Only a Dad
By Edgar Albert Guest
Only a dad, with a tired face,
Coming home from the daily race,
Bringing little of gold or fame,
To show how well he has played the game,
But glad in his heart that his own rejoice
To see him come, and to hear his voice.
Only a dad, with a brood of four,
One of ten million men or more.
Plodding along in the daily strife,
Bearing the whips and the scorns of life,
With never a whimper of pain or hate,
For the sake of those who at home await.
Only a dad, neither rich nor proud,
Merely one of the surging crowd
Toiling, striving from day to day,
Facing whatever may come his way,
Silent, whenever the harsh condemn,
And bearing it all for the love of them.
Only a dad, but he gives his all
To smooth the way for his children small,
Doing, with courage stern and grim,
The deeds that his father did for him.
This is the line that for him I pen,
Only a dad, but the best of men.
About the author
(From https://www.poetryfoundation.org/poets/edgar-albert-guest)
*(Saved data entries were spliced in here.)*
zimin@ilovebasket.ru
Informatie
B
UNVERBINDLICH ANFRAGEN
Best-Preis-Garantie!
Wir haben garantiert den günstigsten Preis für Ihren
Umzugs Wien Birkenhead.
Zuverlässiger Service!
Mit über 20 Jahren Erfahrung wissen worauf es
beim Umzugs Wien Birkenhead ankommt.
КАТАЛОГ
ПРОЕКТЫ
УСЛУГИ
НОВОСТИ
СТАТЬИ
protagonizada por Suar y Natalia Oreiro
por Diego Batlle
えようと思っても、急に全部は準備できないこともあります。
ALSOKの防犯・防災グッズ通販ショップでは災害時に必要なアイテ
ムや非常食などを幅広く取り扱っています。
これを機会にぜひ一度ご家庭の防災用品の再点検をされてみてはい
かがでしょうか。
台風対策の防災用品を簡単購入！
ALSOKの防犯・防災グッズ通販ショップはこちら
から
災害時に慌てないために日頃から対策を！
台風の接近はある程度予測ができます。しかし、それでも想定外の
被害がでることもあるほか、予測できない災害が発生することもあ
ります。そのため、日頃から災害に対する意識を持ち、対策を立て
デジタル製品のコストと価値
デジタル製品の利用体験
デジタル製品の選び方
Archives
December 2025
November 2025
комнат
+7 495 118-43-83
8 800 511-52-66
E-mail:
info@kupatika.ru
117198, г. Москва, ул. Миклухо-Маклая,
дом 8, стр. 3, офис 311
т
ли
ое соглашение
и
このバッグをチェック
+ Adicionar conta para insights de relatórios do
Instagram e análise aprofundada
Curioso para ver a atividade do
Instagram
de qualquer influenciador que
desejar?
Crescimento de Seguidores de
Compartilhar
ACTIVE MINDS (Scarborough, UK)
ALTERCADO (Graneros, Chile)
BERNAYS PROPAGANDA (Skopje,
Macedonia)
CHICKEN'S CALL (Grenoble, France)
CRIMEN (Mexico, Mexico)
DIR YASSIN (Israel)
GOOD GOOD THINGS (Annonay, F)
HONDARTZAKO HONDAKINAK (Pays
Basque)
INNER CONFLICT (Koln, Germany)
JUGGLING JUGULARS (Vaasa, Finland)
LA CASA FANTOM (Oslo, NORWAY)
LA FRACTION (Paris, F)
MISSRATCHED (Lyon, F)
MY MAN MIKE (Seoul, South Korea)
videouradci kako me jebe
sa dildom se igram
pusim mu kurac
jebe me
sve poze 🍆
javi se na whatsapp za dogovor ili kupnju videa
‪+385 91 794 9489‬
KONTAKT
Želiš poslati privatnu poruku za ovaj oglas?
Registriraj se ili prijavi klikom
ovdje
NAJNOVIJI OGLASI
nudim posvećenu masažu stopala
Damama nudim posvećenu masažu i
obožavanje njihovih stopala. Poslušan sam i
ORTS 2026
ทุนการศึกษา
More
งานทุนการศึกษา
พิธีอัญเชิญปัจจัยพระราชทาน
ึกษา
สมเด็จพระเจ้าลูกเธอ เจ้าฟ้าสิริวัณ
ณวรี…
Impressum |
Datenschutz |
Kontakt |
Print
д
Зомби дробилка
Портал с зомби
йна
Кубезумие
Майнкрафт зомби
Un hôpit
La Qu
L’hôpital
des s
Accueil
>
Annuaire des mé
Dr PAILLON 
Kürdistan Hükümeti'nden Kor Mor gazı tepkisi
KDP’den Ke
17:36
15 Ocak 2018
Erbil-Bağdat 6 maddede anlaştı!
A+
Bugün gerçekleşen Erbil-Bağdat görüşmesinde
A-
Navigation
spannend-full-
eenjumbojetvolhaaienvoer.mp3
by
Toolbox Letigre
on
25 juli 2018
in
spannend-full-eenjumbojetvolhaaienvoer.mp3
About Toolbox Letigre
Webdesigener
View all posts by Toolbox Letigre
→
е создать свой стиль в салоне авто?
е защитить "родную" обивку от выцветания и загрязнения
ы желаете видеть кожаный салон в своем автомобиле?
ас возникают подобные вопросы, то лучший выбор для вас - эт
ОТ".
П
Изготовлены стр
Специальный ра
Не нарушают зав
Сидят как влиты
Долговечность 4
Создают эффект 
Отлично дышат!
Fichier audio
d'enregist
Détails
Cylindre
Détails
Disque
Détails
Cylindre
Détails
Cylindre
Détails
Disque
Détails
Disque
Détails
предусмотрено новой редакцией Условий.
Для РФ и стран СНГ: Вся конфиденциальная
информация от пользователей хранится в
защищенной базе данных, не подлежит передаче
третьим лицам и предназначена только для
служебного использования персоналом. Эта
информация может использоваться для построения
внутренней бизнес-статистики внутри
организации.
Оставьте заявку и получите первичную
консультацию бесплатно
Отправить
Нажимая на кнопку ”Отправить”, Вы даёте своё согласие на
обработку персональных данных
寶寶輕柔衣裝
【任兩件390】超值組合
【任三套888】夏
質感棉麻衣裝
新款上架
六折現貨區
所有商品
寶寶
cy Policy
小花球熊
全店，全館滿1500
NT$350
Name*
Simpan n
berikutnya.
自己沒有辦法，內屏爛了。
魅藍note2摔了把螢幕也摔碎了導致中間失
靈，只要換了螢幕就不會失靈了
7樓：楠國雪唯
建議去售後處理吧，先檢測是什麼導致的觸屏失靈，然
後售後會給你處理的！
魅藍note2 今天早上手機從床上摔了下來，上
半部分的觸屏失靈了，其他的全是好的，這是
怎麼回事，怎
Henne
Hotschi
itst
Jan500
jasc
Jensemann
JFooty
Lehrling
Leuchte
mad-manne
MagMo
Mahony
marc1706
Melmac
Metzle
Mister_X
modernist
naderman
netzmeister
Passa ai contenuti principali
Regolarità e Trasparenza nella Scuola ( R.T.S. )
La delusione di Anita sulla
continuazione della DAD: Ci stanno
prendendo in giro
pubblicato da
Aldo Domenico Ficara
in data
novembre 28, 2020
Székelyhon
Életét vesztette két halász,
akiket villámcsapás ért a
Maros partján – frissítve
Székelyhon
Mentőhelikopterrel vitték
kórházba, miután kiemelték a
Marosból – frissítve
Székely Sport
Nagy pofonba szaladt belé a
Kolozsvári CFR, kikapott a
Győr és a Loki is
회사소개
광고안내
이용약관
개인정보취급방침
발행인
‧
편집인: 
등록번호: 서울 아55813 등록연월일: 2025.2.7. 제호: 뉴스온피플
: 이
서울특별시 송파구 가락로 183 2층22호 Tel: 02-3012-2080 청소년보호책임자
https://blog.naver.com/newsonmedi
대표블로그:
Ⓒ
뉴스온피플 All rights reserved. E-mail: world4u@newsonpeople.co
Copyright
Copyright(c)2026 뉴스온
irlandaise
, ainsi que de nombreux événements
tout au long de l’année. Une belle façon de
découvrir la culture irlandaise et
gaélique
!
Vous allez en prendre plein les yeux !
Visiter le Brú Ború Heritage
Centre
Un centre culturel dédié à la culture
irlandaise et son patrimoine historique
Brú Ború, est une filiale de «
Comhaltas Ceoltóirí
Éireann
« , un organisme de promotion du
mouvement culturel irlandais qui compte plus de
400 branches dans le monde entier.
Edgar Albert Guest was a British-born U.S. writer whose poems were widely read during the first half of the 20th century. Guest’s family relocated from Warwickshire, England to the United States in 1891, when Guest was 10 years old.
Edgar Guest began his career at the Detroit Free Press in 1895, where he first worked as a copyboy. He was soon promoted to police writer and later to exchange editor, and in 1904 he began writing verse for the Free Press under the heading “Chaff.” Those columns evolved into an immensely popular daily feature entitled “Breakfast Table Chat,” which, at the height of its popularity, was syndicated in about 300 other newspapers. In 1916 Guest published A Heap O’ Livin’, a collection of verse that eventually sold more than 1,000,000 copies. That work was followed by Just Folks (1918), Rhythms of Childhood (1924), Life’s Highway (1933), and Living the Years (1949).